Verifying HIP Installation

  • If PATH points to the location of the HIP binaries, the following command should list several relevant environment variables, and also the selected compiler on your system-\`hipconfig -f\`

  • Compile and run the square sample, as pointed out in the original HIP install guide.

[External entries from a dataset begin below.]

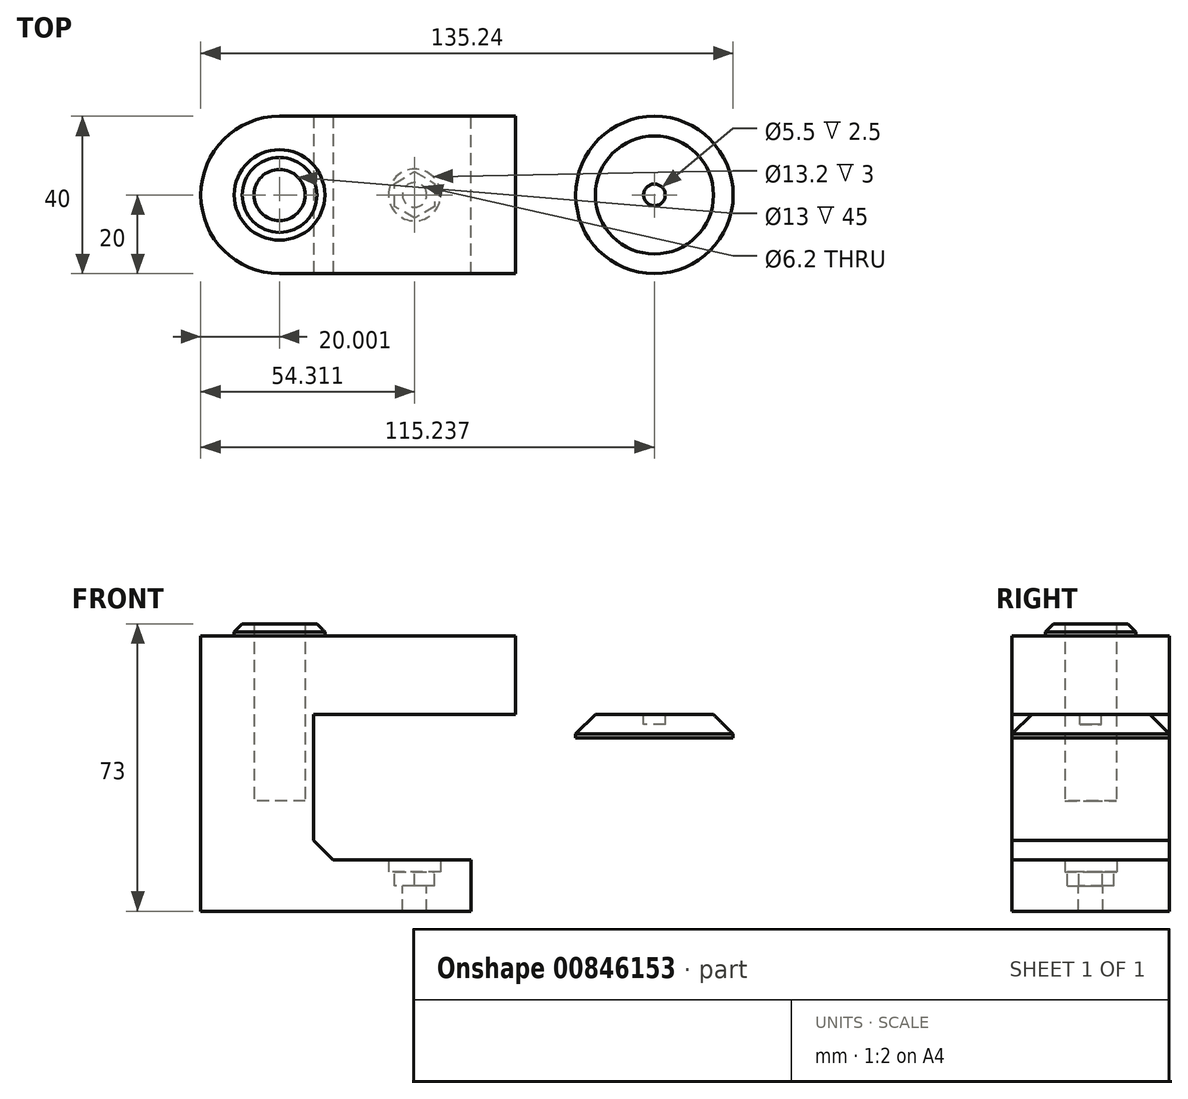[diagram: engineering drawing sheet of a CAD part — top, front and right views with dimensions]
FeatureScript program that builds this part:
annotation { "Feature Type Name" : "Feature", "Feature Type Description" : "" }
export const myFeature = defineFeature(function(context is Context, id is Id, definition is map)
    precondition{}
    {
        {
            var Q0;
            Q0=qCreatedBy(makeId("Top.planeOp"),FACE);
            var sketch = newSketch(context, id + "F0", { "sketchPlane" : qUnion([Q0])});
            skCircle(sketch, "E0", {"center": v(-23.62, 0) * mm, "radius": 6.5 * mm});
            skLineSegment(sketch, "E1", {"start": v(-23.62, 20) * mm, "end": v(36.38, 20) * mm});
            skLineSegment(sketch, "E2", {"start": v(36.38, 20) * mm, "end": v(36.38, -20) * mm});
            skLineSegment(sketch, "E3", {"start": v(36.38, -20) * mm, "end": v(-23.62, -20) * mm});
            skLineSegment(sketch, "E4", {"start": v(-69.54, 0) * mm, "end": v(66.59, 0) * mm, "construction": true});
            skLineSegment(sketch, "E5", {"start": v(-23.62, 57.59) * mm, "end": v(-23.62, -47.6) * mm, "construction": true});
            skPoint(sketch, "E6", {"position": v(36.38, 0) * mm});
            skCircle(sketch, "E7", {"center": v(-23.62, 0) * mm, "radius": 20 * mm});
            skPoint(sketch, "E8", {"position": v(-43.62, 0) * mm});
            skPoint(sketch, "E9", {"position": v(-23.62, 20) * mm});
            skPoint(sketch, "E10", {"position": v(-23.62, -20) * mm});
            skSolve(sketch);
        }
        {
            var Q0;
            {var subQ0=sQuery(id+"F0.wireOp",EDGE,"E1");Q0=makeQuery(id+"F0.imprint","IMPRINT",FACE,{"disambiguationData":[TD([[makeQuery(id+"F0.imprint","IMPRINT",EDGE,{"derivedFrom":subQ0}),-1.0]])]});}
            var Q1;
            Q1=makeQuery(id+"F0.imprint","IMPRINT",FACE,{"disambiguationData":[TD([[makeQuery(id+"F0.imprint","IMPRINT",EDGE,{"derivedFrom":sQuery(id+"F0.wireOp",EDGE,"E0")}),-1.0]])]});
            extrude(context, id + "F1", {"entities" : qUnion([Q0, Q1]), "depth" : 20 * mm, "offsetDistance" : 25 * mm});
        }
        {
            var Q0;
            Q0=qCreatedBy(makeId("Top.planeOp"),FACE);
            var sketch = newSketch(context, id + "F2", { "sketchPlane" : qUnion([Q0])});
            skLineSegment(sketch, "E11", {"start": v(-15, 20) * mm, "end": v(-15, -20) * mm});
            skPoint(sketch, "E12", {"position": v(-15, 0) * mm});
            skLineSegment(sketch, "E13", {"start": v(-15, 20) * mm, "end": v(-23.62, 20) * mm});
            skLineSegment(sketch, "E14.MirrorCS", {"start": v(-15, -20) * mm, "end": v(-23.62, -20) * mm});
            skArc(sketch, "E15", {"start": v(-23.62, 20) * mm, "mid": v(-43.62, 0) * mm, "end": v(-23.62, -20) * mm});
            skSolve(sketch);
        }
        {
            var Q0;
            Q0 = qSketchRegion(id + "F2", true);
            extrude(context, id + "F3", {"entities" : qUnion([Q0]), "operationType" : NewBodyOperationType.ADD, "oppositeDirection" : true, "depth" : 50 * mm, "offsetDistance" : 25 * mm});
        }
        {
            var Q0;
            Q0=makeQuery(id+"F0.imprint","IMPRINT",FACE,{"disambiguationData":[TD([[makeQuery(id+"F0.imprint","IMPRINT",EDGE,{"derivedFrom":sQuery(id+"F0.wireOp",EDGE,"E0")}),1.0]])]});
            extrude(context, id + "F4", {"entities" : qUnion([Q0]), "operationType" : NewBodyOperationType.REMOVE, "oppositeDirection" : true, "depth" : 22 * mm, "offsetDistance" : 25 * mm});
        }
        {
            var Q0;
            Q0=makeQuery(id+"F3.opExtrude","CAP_FACE",FACE,{"disambiguationData":[OSD([sQuery(id+"F2.wireOp",EDGE,"E11"),sQuery(id+"F2.wireOp",EDGE,"E13"),sQuery(id+"F2.wireOp",EDGE,"E14.MirrorCS"),sQuery(id+"F2.wireOp",EDGE,"E15")])],"isStart":false});
            var sketch = newSketch(context, id + "F5", { "sketchPlane" : qUnion([Q0])});
            skLineSegment(sketch, "E16.bottom", {"start": v(25, 20) * mm, "end": v(-15, 20) * mm});
            skLineSegment(sketch, "E16.top", {"start": v(25, -20) * mm, "end": v(-15, -20) * mm});
            skLineSegment(sketch, "E16.left", {"start": v(25, 20) * mm, "end": v(25, -20) * mm});
            skLineSegment(sketch, "E16.right", {"start": v(-15, 20) * mm, "end": v(-15, -20) * mm});
            skPoint(sketch, "E16.middle", {"position": v(5, 0) * mm});
            skSolve(sketch);
        }
        {
            var Q0;
            Q0=makeQuery(id+"F5.imprint","IMPRINT",FACE,{"disambiguationData":[TD([[makeQuery(id+"F5.imprint","IMPRINT",EDGE,{"derivedFrom":sQuery(id+"F5.wireOp",EDGE,"E16.bottom")}),1.0]])]});
            extrude(context, id + "F6", {"entities" : qUnion([Q0]), "operationType" : NewBodyOperationType.ADD, "oppositeDirection" : true, "depth" : 10 * mm, "offsetDistance" : 25 * mm});
        }
        {
            var Q0;
            Q0=makeQuery(id+"F1.opExtrude","CAP_FACE",FACE,{"disambiguationData":[OSD([sQuery(id+"F0.wireOp",EDGE,"E0"),sQuery(id+"F0.wireOp",EDGE,"E1"),sQuery(id+"F0.wireOp",EDGE,"E2"),sQuery(id+"F0.wireOp",EDGE,"E3"),sQuery(id+"F0.wireOp",EDGE,"E7")])],"isStart":false});
            var sketch = newSketch(context, id + "F7", { "sketchPlane" : qUnion([Q0])});
            skCircle(sketch, "E17", {"center": v(-23.62, 0) * mm, "radius": 11.5 * mm});
            skSolve(sketch);
        }
        {
            var Q0;
            Q0=makeQuery(id+"F7.imprint","IMPRINT",FACE,{"disambiguationData":[TD([[makeQuery(id+"F7.imprint","IMPRINT",EDGE,{"derivedFrom":sQuery(id+"F7.wireOp",EDGE,"E17")}),1.0]])]});
            extrude(context, id + "F8", {"entities" : qUnion([Q0]), "operationType" : NewBodyOperationType.ADD, "depth" : 3 * mm, "offsetDistance" : 25 * mm});
        }
        {
            var Q0;
            Q0=makeQuery(id+"F8.opExtrude","CAP_EDGE",EDGE,{"disambiguationData":[OSD([sQuery(id+"F7.wireOp",EDGE,"E17")])],"isStart":false});
            chamfer(context, id + "F9", {"entities" : qUnion([Q0]), "width" : 2 * mm, "tangentPropagation" : true});
        }
        {
            var Q0;
            Q0=makeQuery(id+"F6.opExtrude","CAP_FACE",FACE,{"disambiguationData":[OSD([sQuery(id+"F5.wireOp",EDGE,"E16.bottom"),sQuery(id+"F5.wireOp",EDGE,"E16.top"),sQuery(id+"F5.wireOp",EDGE,"E16.left"),sQuery(id+"F5.wireOp",EDGE,"E16.right")])],"isStart":false});
            var sketch = newSketch(context, id + "F10", { "sketchPlane" : qUnion([Q0])});
            skPoint(sketch, "E18", {"position": v(-15, -20) * mm});
            skLineSegment(sketch, "E19", {"start": v(-15, -20) * mm, "end": v(-15, 20) * mm, "construction": true});
            skLineSegment(sketch, "E20", {"start": v(-15, 0) * mm, "end": v(36.38, 0) * mm, "construction": true});
            skCircle(sketch, "E21", {"center": v(10.7, 0) * mm, "radius": 6.6 * mm});
            skCircle(sketch, "E22.cCircle", {"center": v(10.7, 0) * mm, "radius": 5.1 * mm, "construction": true});
            skLineSegment(sketch, "E22.0", {"start": v(5.58, -2.95) * mm, "end": v(5.58, 2.95) * mm});
            skLineSegment(sketch, "E22.1", {"start": v(5.58, 2.95) * mm, "end": v(10.7, 5.9) * mm});
            skLineSegment(sketch, "E22.2", {"start": v(10.7, 5.9) * mm, "end": v(15.8, 2.95) * mm});
            skLineSegment(sketch, "E22.3", {"start": v(15.8, 2.95) * mm, "end": v(15.8, -2.95) * mm});
            skLineSegment(sketch, "E22.4", {"start": v(15.8, -2.95) * mm, "end": v(10.7, -5.9) * mm});
            skLineSegment(sketch, "E22.5", {"start": v(10.7, -5.9) * mm, "end": v(5.58, -2.95) * mm});
            skSolve(sketch);
        }
        {
            var Q0;
            Q0=makeQuery(id+"F10.imprint","IMPRINT",FACE,{"disambiguationData":[TD([[makeQuery(id+"F10.imprint","IMPRINT",EDGE,{"derivedFrom":sQuery(id+"F10.wireOp",EDGE,"E22.0")}),-1.0]])]});
            extrude(context, id + "F11", {"entities" : qUnion([Q0]), "operationType" : NewBodyOperationType.REMOVE, "oppositeDirection" : true, "depth" : 3.5 * mm, "offsetDistance" : 25 * mm});
        }
        {
            var Q0;
            Q0=makeQuery(id+"F10.imprint","IMPRINT",FACE,{"disambiguationData":[TD([[makeQuery(id+"F10.imprint","IMPRINT",EDGE,{"derivedFrom":sQuery(id+"F10.wireOp",EDGE,"E22.0")}),-1.0]])]});
            var Q1;
            Q1=makeQuery(id+"F10.imprint","IMPRINT",FACE,{"disambiguationData":[TD([[makeQuery(id+"F10.imprint","IMPRINT",EDGE,{"derivedFrom":sQuery(id+"F10.wireOp",EDGE,"E21")}),1.0]])]});
            var Q2;
            Q2=makeQuery(id+"F10.imprint","IMPRINT",FACE,{"disambiguationData":[TD([[makeQuery(id+"F10.imprint","IMPRINT",EDGE,{"derivedFrom":sQuery(id+"F10.wireOp",EDGE,"E21")}),-1.0]])]});
            extrude(context, id + "F12", {"entities" : qUnion([Q0, Q1, Q2]), "operationType" : NewBodyOperationType.ADD, "depth" : 3 * mm, "offsetDistance" : 25 * mm});
        }
        {
            var Q0;
            Q0=makeQuery(id+"F10.imprint","IMPRINT",FACE,{"disambiguationData":[TD([[makeQuery(id+"F10.imprint","IMPRINT",EDGE,{"derivedFrom":sQuery(id+"F10.wireOp",EDGE,"E21")}),1.0]])]});
            var Q1;
            Q1=makeQuery(id+"F10.imprint","IMPRINT",FACE,{"disambiguationData":[TD([[makeQuery(id+"F10.imprint","IMPRINT",EDGE,{"derivedFrom":sQuery(id+"F10.wireOp",EDGE,"E22.0")}),-1.0]])]});
            extrude(context, id + "F13", {"entities" : qUnion([Q0, Q1]), "operationType" : NewBodyOperationType.REMOVE, "depth" : 3 * mm, "offsetDistance" : 25 * mm});
        }
        {
            var Q0;
            Q0=sQuery(id+"F10.wireOp",VERTEX,"E21.center");
            var Q1;
            Q1=makeQuery(id+"F1.opExtrude","SWEPT_BODY",BODY,{"disambiguationData":[OSD([sQuery(id+"F0.wireOp",EDGE,"E0"),sQuery(id+"F0.wireOp",EDGE,"E1"),sQuery(id+"F0.wireOp",EDGE,"E2"),sQuery(id+"F0.wireOp",EDGE,"E3"),sQuery(id+"F0.wireOp",EDGE,"E7")])]});
            hole(context, id + "F14", {"style" : HoleStyle.SIMPLE, "endStyle" : HoleEndStyle.THROUGH, "holeDiameter" : 6.2 * mm, "majorDiameter" : 5 * mm, "isTappedThrough" : true, "tappedDepth" : 12 * mm, "tapClearance" : 3, "locations" : qUnion([Q0]), "scope" : qUnion([Q1])});
        }
        {
            var Q0;
            Q0=qCreatedBy(makeId("Top.planeOp"),FACE);
            var sketch = newSketch(context, id + "F15", { "sketchPlane" : qUnion([Q0])});
            skCircle(sketch, "E23", {"center": v(71.62, 0) * mm, "radius": 20 * mm});
            skCircle(sketch, "E24", {"center": v(71.62, 0) * mm, "radius": 2.75 * mm});
            skSolve(sketch);
        }
        {
            var Q0;
            Q0=makeQuery(id+"F15.imprint","IMPRINT",FACE,{"disambiguationData":[TD([[makeQuery(id+"F15.imprint","IMPRINT",EDGE,{"derivedFrom":sQuery(id+"F15.wireOp",EDGE,"E23")}),1.0]])]});
            var Q1;
            Q1=makeQuery(id+"F15.imprint","IMPRINT",FACE,{"disambiguationData":[TD([[makeQuery(id+"F15.imprint","IMPRINT",EDGE,{"derivedFrom":sQuery(id+"F15.wireOp",EDGE,"E24")}),1.0]])]});
            extrude(context, id + "F16", {"entities" : qUnion([Q0, Q1]), "depth" : 6 * mm, "offsetDistance" : 25 * mm});
        }
        {
            var Q0;
            Q0=makeQuery(id+"F16.opExtrude","CAP_EDGE",EDGE,{"disambiguationData":[OSD([sQuery(id+"F15.wireOp",EDGE,"E23")])],"isStart":true});
            chamfer(context, id + "F17", {"entities" : qUnion([Q0]), "width" : 5 * mm, "tangentPropagation" : true});
        }
        {
            var Q0;
            Q0=makeQuery(id+"F15.imprint","IMPRINT",FACE,{"disambiguationData":[TD([[makeQuery(id+"F15.imprint","IMPRINT",EDGE,{"derivedFrom":sQuery(id+"F15.wireOp",EDGE,"E24")}),1.0]])]});
            extrude(context, id + "F18", {"entities" : qUnion([Q0]), "operationType" : NewBodyOperationType.REMOVE, "depth" : 2.5 * mm, "offsetDistance" : 25 * mm});
        }
        {
            var Q0;
            Q0=makeQuery(id+"F16.opExtrude","SWEPT_BODY",BODY,{"disambiguationData":[OSD([sQuery(id+"F15.wireOp",EDGE,"E23")])]});
            var Q1;
            Q1=sQuery(id+"F0.wireOp",EDGE,"E4");
            transform(context, id + "F19", {"entities" : qUnion([Q0]), "transformType" : TransformType.ROTATION, "transformAxis" : qUnion([Q1]), "angle" : 180 * degree, "makeCopy" : false});
        }
        {
            var Q0;
            {var subQ0=sQuery(id+"F5.wireOp",EDGE,"E16.bottom");Q0=makeQuery(id+"F12.boolean.opBoolean","MERGE",FACE,{"derivedFrom":[makeQuery(id+"F6.boolean.opBoolean","MERGE",FACE,{"derivedFrom":[makeQuery(id+"F3.boolean.opBoolean","MERGE",FACE,{"derivedFrom":[makeQuery(id+"F1.opExtrude","SWEPT_FACE",FACE,{"disambiguationData":[OSD([sQuery(id+"F0.wireOp",EDGE,"E3")])]}),makeQuery(id+"F3.opExtrude","SWEPT_FACE",FACE,{"disambiguationData":[OSD([sQuery(id+"F2.wireOp",EDGE,"E14.MirrorCS")])]})]}),makeQuery(id+"F6.opExtrude","SWEPT_FACE",FACE,{"disambiguationData":[OSD([subQ0])]})]}),makeQuery(id+"F12.opExtrude","SWEPT_FACE",FACE,{"disambiguationData":[OSD([subQ0])]})]});}
            var sketch = newSketch(context, id + "F20", { "sketchPlane" : qUnion([Q0])});
            skLineSegment(sketch, "E25", {"start": v(-15, -37) * mm, "end": v(-10, -37) * mm});
            skLineSegment(sketch, "E26", {"start": v(-10, -37) * mm, "end": v(-15, -32) * mm});
            skLineSegment(sketch, "E27", {"start": v(-15, -32) * mm, "end": v(-15, -37) * mm});
            skSolve(sketch);
        }
        {
            var Q0;
            Q0=makeQuery(id+"F20.imprint","IMPRINT",FACE,{"disambiguationData":[TD([[makeQuery(id+"F20.imprint","IMPRINT",EDGE,{"derivedFrom":sQuery(id+"F20.wireOp",EDGE,"E25")}),-1.0]])]});
            extrude(context, id + "F21", {"entities" : qUnion([Q0]), "operationType" : NewBodyOperationType.ADD, "oppositeDirection" : true, "depth" : 40 * mm, "offsetDistance" : 25 * mm});
        }
    });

Compiling Examples with HIP Back End

As of now, the back-end has only been tested on the NVIDIA platform.

  • NVIDIA Platform

    • One issue in this branch of alpaka is that the host compiler flags don’t propagate to the device compiler, as they do in CUDA. This is because a counterpart to the CUDA_PROPAGATE_HOST_FLAGS cmake variable has not been defined in the FindHIP.cmake file. alpaka forwards the host compiler flags in cmake to the HIP_NVCC_FLAGS cmake variable, which also takes user-given flags. To add flags to this variable, toggle the advanced mode in ccmake.

Random Number Generator Library rocRAND for HIP Back End

rocRAND provides an interface for HIP, where the cuRAND or rocRAND API is called depending on the chosen HIP platform (can be configured with cmake in alpaka).

Clone the rocRAND repository, then build and install it

git clone https://github.com/ROCmSoftwarePlatform/rocRAND
cd rocRAND
mkdir -p build
cd build
cmake -DCMAKE_INSTALL_PREFIX=${HIP_PATH} -DBUILD_BENCHMARK=OFF -DBUILD_TEST=OFF -DCMAKE_MODULE_PATH=${HIP_PATH}/cmake ..
make

The CMAKE_MODULE_PATH is a cmake variable for locating module finding scripts like FindHIP.cmake. The paths to the rocRAND library and include directories should be appended to the CMAKE_PREFIX_PATH variable.